Version comparison data
----------------------------------------

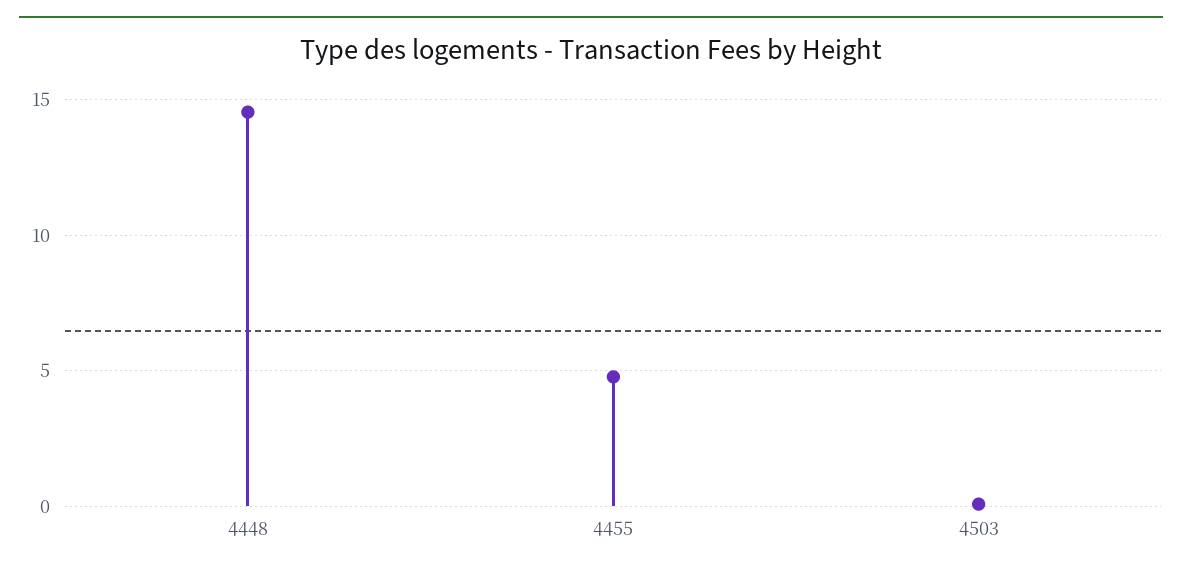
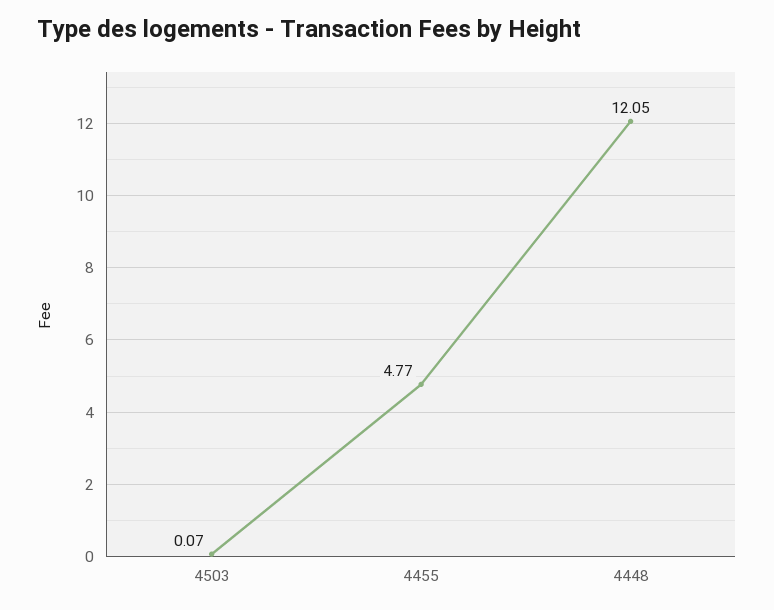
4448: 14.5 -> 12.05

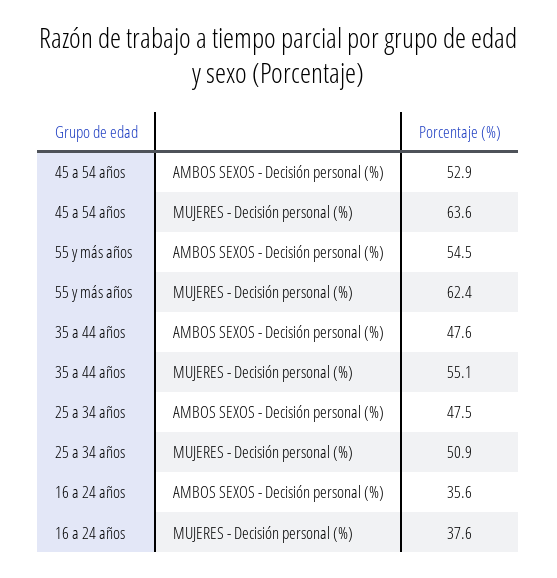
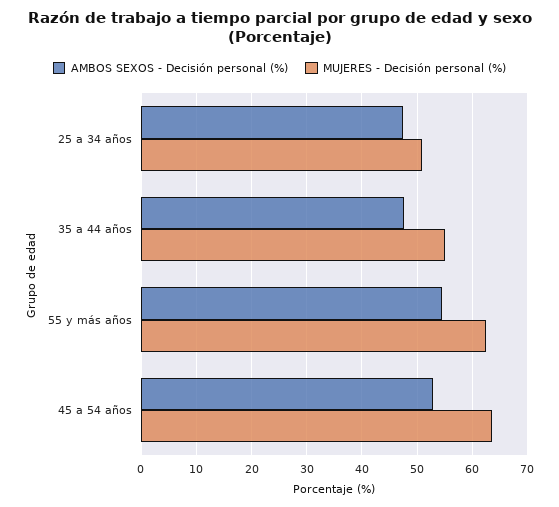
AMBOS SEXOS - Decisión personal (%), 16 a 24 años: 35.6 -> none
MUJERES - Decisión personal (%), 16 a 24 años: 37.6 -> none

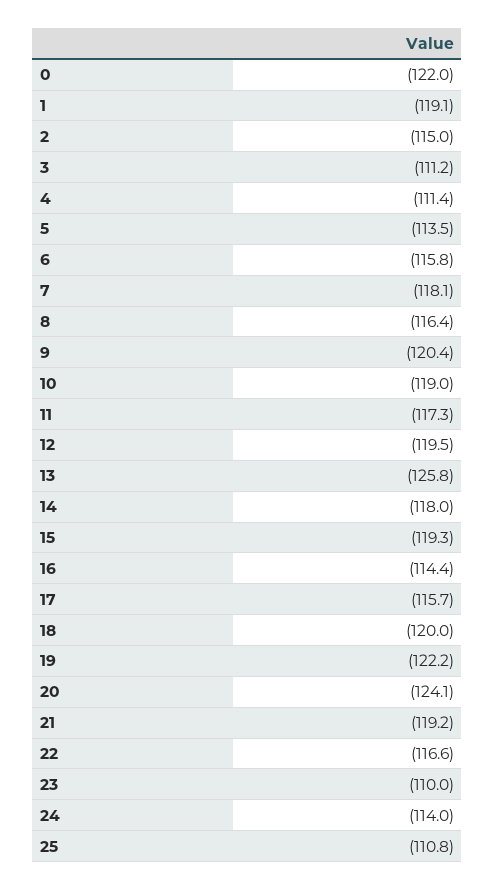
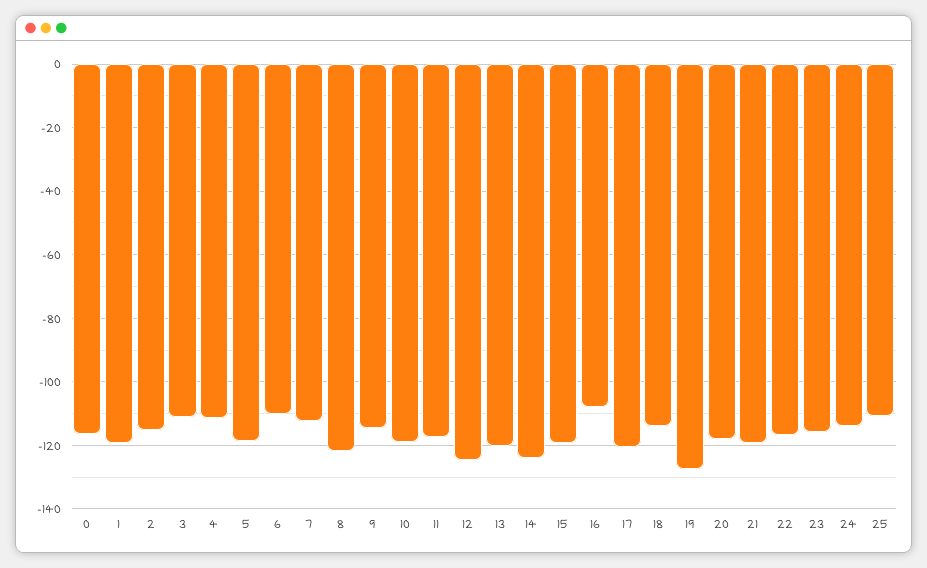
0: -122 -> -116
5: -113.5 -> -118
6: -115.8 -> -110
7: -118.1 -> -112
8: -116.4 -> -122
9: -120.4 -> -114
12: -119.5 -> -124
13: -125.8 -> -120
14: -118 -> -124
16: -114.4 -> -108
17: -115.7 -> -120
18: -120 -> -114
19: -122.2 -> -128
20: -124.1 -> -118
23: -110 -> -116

----------------------------------------

> **What you need to do**
A word-for-word restatement of the records above from the line containing "5: -113.5 -> -118" to their final line is all the answer should hold.

> **Task result**
5: -113.5 -> -118
6: -115.8 -> -110
7: -118.1 -> -112
8: -116.4 -> -122
9: -120.4 -> -114
12: -119.5 -> -124
13: -125.8 -> -120
14: -118 -> -124
16: -114.4 -> -108
17: -115.7 -> -120
18: -120 -> -114
19: -122.2 -> -128
20: -124.1 -> -118
23: -110 -> -116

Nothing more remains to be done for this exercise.